Mexico’s ruling party faces a major test: Can it avoid falling apart without charismatic president?-InfoExpress
MEXICO CITY (AP) — Mexico’s immensely powerful ruling party may face its biggest test yet Friday, as it announces its candidates for the 2024 gubernatorial elections.
The challenge isn’t coming from flagging opposition parties. Rather, the party of President Andrés Manuel López Obrador has to prove it can really hold together and prevent the desertion of candidates who weren’t picked — or whether, with the end of term for its charismatic founder, the ideologically diverse party could start falling apart.
Since López Obrador founded his Morena party in 2014, it has largely served to promote him, with little ideological consistency and a leading elite made up of disparate elements, in many cases recruited from other parties or resuscitated despite past scandals. But López Obrador, who can’t run for re-election, leaves office in 10 months.

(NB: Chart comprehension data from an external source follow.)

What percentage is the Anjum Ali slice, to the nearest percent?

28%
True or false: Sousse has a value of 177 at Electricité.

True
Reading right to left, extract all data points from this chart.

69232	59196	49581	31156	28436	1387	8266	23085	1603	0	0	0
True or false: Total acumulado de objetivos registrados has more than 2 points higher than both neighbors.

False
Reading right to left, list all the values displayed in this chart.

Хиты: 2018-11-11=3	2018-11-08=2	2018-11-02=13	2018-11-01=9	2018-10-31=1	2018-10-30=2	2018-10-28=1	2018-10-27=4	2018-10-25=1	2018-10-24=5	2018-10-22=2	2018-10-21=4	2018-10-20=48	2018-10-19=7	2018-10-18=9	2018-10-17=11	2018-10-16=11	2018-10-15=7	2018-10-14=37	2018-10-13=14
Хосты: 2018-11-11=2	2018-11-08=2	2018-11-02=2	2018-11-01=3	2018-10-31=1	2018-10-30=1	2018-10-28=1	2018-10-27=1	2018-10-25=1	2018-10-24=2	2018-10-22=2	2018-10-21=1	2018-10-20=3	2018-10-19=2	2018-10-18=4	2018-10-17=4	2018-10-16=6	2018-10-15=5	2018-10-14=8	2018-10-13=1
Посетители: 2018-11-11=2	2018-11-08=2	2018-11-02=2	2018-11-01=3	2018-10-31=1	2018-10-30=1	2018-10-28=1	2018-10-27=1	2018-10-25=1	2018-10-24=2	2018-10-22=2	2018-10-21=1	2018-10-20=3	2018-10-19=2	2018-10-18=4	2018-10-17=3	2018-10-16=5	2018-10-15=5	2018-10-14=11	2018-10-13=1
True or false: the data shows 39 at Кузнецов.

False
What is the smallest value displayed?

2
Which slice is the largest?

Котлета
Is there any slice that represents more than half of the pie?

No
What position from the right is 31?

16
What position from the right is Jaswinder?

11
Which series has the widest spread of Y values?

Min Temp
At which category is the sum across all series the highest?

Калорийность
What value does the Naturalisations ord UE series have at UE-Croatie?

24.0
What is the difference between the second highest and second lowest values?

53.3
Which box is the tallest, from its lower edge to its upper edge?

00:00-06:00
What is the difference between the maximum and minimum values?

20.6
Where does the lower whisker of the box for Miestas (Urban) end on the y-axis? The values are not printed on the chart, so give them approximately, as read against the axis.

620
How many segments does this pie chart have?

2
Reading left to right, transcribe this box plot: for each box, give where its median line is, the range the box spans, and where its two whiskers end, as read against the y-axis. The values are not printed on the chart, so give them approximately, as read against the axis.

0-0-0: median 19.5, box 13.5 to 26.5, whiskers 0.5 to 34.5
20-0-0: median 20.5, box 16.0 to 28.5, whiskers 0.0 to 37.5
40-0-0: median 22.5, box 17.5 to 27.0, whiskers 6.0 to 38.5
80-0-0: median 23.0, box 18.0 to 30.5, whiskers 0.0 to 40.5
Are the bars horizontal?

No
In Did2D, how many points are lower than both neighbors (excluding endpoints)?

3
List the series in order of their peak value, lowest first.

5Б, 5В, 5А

Morena has already announced its nominee for the presidential race, former Mexico City mayor Claudia Sheinbaum, who is seen as a faithful — almost robotic — follower of the president. But the other frontrunner in the primary race, former foreign relations secretary Marcelo Ebrard, still hasn’t indicated whether he might bolt the party.
The other unknown is former Mexico City police chief Omar García Harfuch, who gained famed as tough and effective cop after he survived a 2020 ambush attack by the Jalisco drug cartel on a street in the capital. The brazen attack left him with three bullet wounds; his two bodyguards and a bystander were killed.
García Harfuch is competing for the Morena party’s nomination for the mayoralty of Mexico City. Because the capital is so large — at over 9 million inhabitants — the post is considered a governorship, and what’s more, has been a historic launching pad for the presidency.
But the nomination may go to Clara Brugada, the borough president of a rough stretch of low-income neighborhoods on the city’s east side. Brugada is preferred by the leftist wing of Morena because she built “utopias” — sports and cultural complexes — in neighborhoods where past administrations had focused on the bare-bones issues of drainage, policing and chaotic transportation networks.
It is unclear whether García Harfuch might walk away from Morena. He would be an attractive candidate for any of the weak, disorganized opposition parties, which have been pushed into the background by López Obrador’s charisma and hand-out policies like youth scholarships, cash food allowances for the elderly and raises to the minimum wage.
So far, one primary candidate who failed to secure her party’s nomination has already left Morena. Sen. Lucía Meza announced this week she will run on the opposition ticket for the governorship of Morelos state, south of Mexico City.
Her departure illustrates the problem Morena faces in uniting its disparate forces: Meza claims current governor Cuauhtémoc Blanco — a former soccer star and personal ally of López Obrador who was recruited from another party — sabotaged her candidacy. Blanco has been investigated for ties to criminal gangs.
“Our state doesn’t matter to Morena, they don’t care if we are governed by a criminal,” Meza wrote in her resignation letter Wednesday.
The issue of what Morena is ideologically, and who is really a “true blue” party member, has up to now largely revolved around who most faithfully obeyed López Obrador, who has long been depicted as a leftist but who is in fact more of a nationalist and populist.
With its ideology muddled, hard-core Morena supporters have fallen back on purity tests: they prefer Brugada because she has been a left activist since the dark days of the 1980s, and dislike García Harfuch because his grandfather was an allegedly repressive general and his father was a shady police chief under past governments.
In the face of such confusion, Harfuch says the party has to open up.
“The party doesn’t just belong to the founders,” he said in a recent interview.
The issue isn’t theoretical: the old ruling Institutional Revolutionary Party, the PRI, parlayed a similar mix of nationalism and hand-out programs into an uninterrupted 71-year hold on Mexico’s presidency between 1929 and 2000, but only because it evolved a series of rules on internal competition that came to be known as “institutionality.”
Outgoing presidents and governors were allowed to hand-pick their successors, but had to retire from politics entirely after their term ended. Losing primary candidates were given consolation prizes in the form of other posts, and were expected to shut up and accept them.
That system lasted decades and didn’t break broke down until the financial and political crisis of 1994, when ruling-party factions began physically attacking each other.
It remains to be seen whether Morena can achieve that kind of balance. But Morena party leader Mario Delgado appeared to take a step in that direction this week when he announced that any losing primary candidate would be automatically offered a seat in the Senate.